At the end of trading on Tuesday The Land’s trade lamb indicator was on 592 cents a kilogram (carcase weight) – up nearly 30c/kg on last week.
Restocker lambs surged to an average of 610c/kg, which was about 60c/kg dearer.
A severe shortage of most descriptions of lambs, not just the prime ones, has processors and live exporters scrambling to fill orders.
So while the averages are heading for 600c/kg, many top end lambs sold via the saleyards have already made closing to 700c/kg.
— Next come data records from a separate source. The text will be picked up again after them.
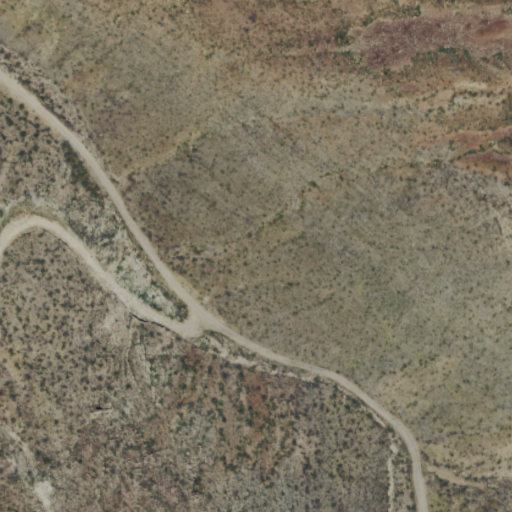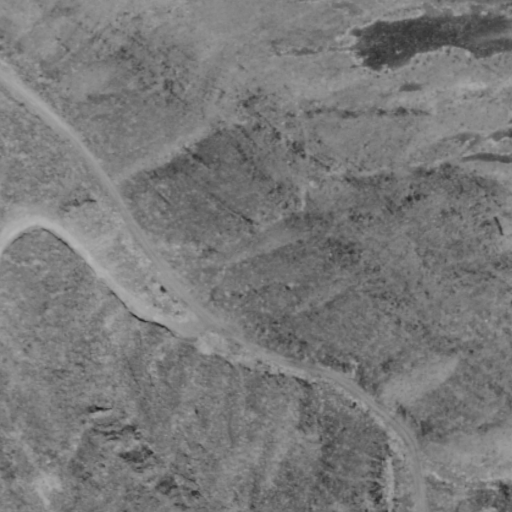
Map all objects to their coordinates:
road: (140, 248)
road: (391, 425)
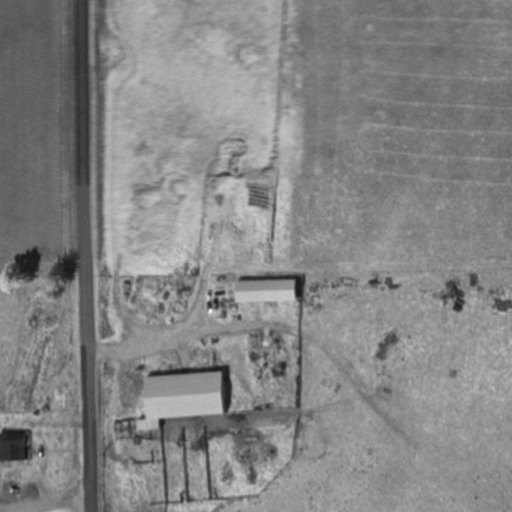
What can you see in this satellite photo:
road: (84, 255)
building: (265, 292)
building: (503, 308)
road: (162, 339)
building: (182, 399)
building: (12, 448)
building: (13, 448)
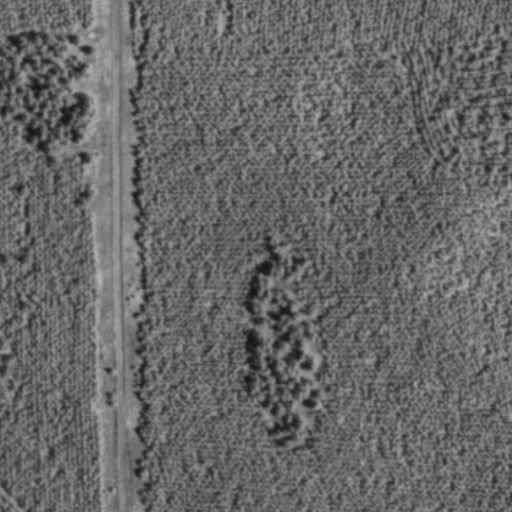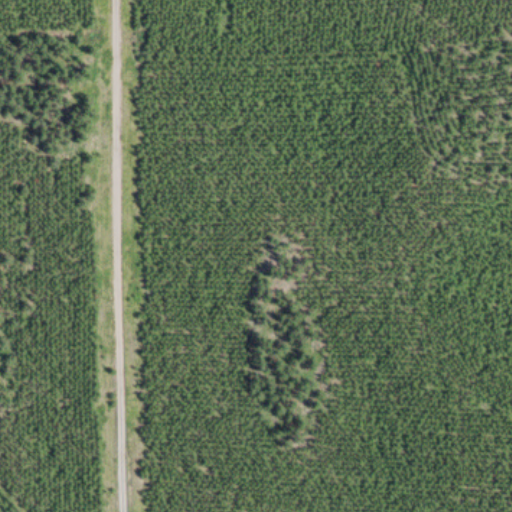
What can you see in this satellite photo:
road: (117, 255)
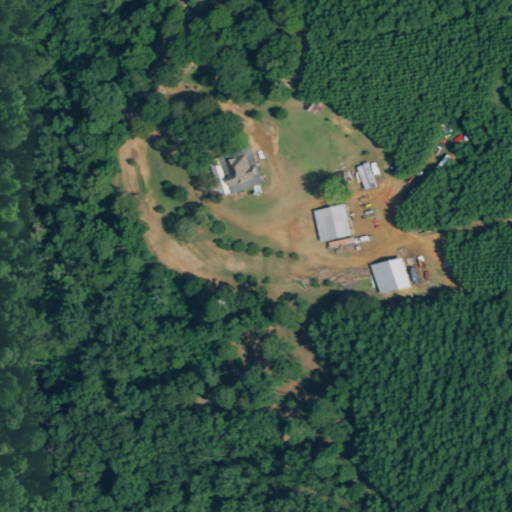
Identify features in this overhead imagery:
road: (155, 116)
building: (238, 175)
building: (336, 223)
building: (392, 276)
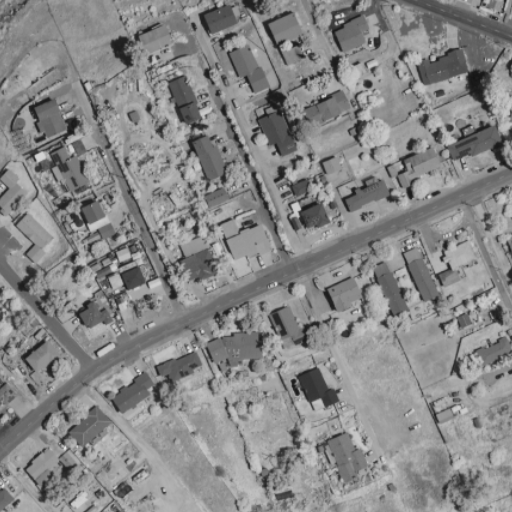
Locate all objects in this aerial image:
building: (220, 18)
road: (460, 19)
building: (286, 28)
building: (351, 33)
building: (156, 38)
road: (320, 41)
building: (292, 54)
building: (248, 66)
building: (442, 67)
building: (185, 99)
building: (328, 108)
building: (50, 118)
building: (275, 128)
building: (474, 143)
building: (209, 157)
road: (257, 157)
building: (419, 166)
building: (334, 168)
building: (68, 169)
building: (10, 191)
road: (127, 194)
building: (216, 197)
building: (97, 219)
road: (499, 231)
building: (34, 236)
building: (244, 240)
road: (491, 240)
building: (509, 242)
building: (193, 245)
building: (457, 261)
building: (201, 264)
building: (420, 274)
building: (389, 288)
building: (345, 294)
road: (245, 296)
building: (94, 315)
road: (46, 319)
road: (511, 319)
building: (287, 327)
building: (235, 348)
building: (493, 351)
building: (42, 356)
road: (338, 363)
building: (181, 366)
building: (317, 390)
building: (134, 393)
building: (6, 394)
building: (89, 426)
building: (346, 457)
building: (42, 467)
road: (25, 483)
building: (5, 499)
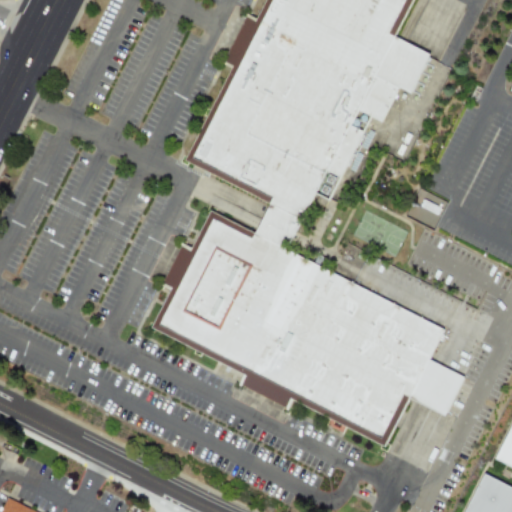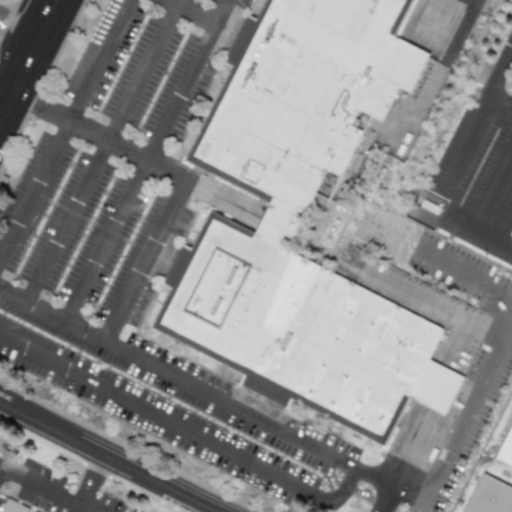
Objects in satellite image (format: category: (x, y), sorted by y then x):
road: (176, 2)
road: (12, 8)
road: (192, 12)
road: (222, 12)
road: (3, 34)
road: (19, 40)
road: (57, 49)
road: (442, 61)
building: (511, 91)
road: (182, 93)
building: (293, 101)
road: (9, 102)
road: (64, 125)
road: (100, 136)
road: (495, 145)
road: (101, 152)
road: (491, 184)
road: (446, 191)
building: (301, 221)
road: (104, 239)
road: (144, 260)
building: (303, 339)
road: (490, 365)
road: (198, 388)
road: (184, 432)
building: (508, 450)
building: (506, 452)
road: (112, 458)
road: (405, 469)
road: (88, 483)
road: (38, 488)
building: (490, 496)
building: (490, 497)
road: (90, 506)
building: (11, 507)
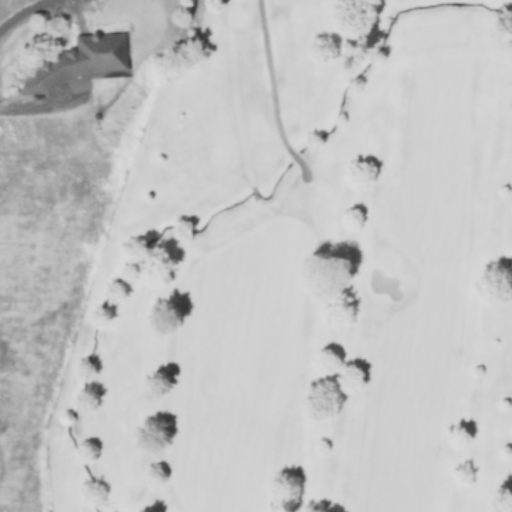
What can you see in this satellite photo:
building: (91, 55)
park: (305, 272)
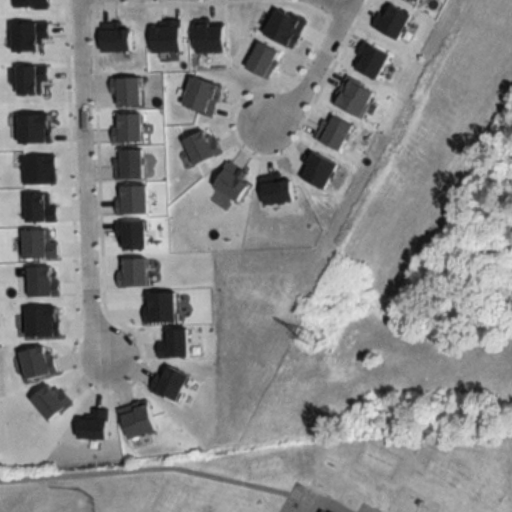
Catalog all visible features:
road: (333, 5)
building: (389, 16)
building: (279, 21)
building: (205, 35)
building: (162, 36)
building: (112, 38)
building: (257, 57)
building: (370, 57)
road: (311, 69)
building: (127, 89)
building: (200, 91)
building: (351, 94)
building: (334, 131)
building: (202, 145)
building: (129, 161)
building: (318, 164)
road: (83, 176)
building: (229, 179)
building: (273, 188)
power tower: (307, 335)
building: (169, 379)
building: (136, 416)
road: (156, 466)
building: (321, 510)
A pen of light restocker lambs at Dubbo on Monday was estimated to have made 800c/kg.
Last week there were 110,163 lambs processed, which was up about eight per cent on the week before and 22pc more than at the same time last year.
Some processors have contracts out for July paying as much as 600c/kg in an attempt to sure up supplies for the middle of winter.
Coles supermarket has a July price of 590c/kg for shorn lambs going to Gundagai and 600c/kg for lambs into JBS Australia’s Brooklyn plant in Victoria.
Elders agent Peter Cox, Wagga Wagga, said last week’s Wagga prime lamb market was a game changer for price development heading into winter.
“It (the market and prices) has certainly turned towards the vendors’ favour as the line of supply begins to ease right back,” Mr Cox said.
He said many lambs were sold much earlier in the year than normal and that’s helping to create the shortfall in supply now.
“We saw a significant portion of the lighter lambs, which might normally have gone to restockers, instead heading for the export market,” he said.
At the same time the demand from overseas continues to build.
Meat and Livestock Australia market information manager Ben Thomas said the recent weakening of the Australian dollar (hovering about US72c at the end of trading last week) compared with US75c/US76c during April was also helping to spur on competition and prices.
Lamb exports in May totaled 20,804 tonnes (shipped weight) according to figures available on Tuesday from the Department of Agriculture and Water Resources. That means shipments were up about five per cent or 960t when compared with the same time last year.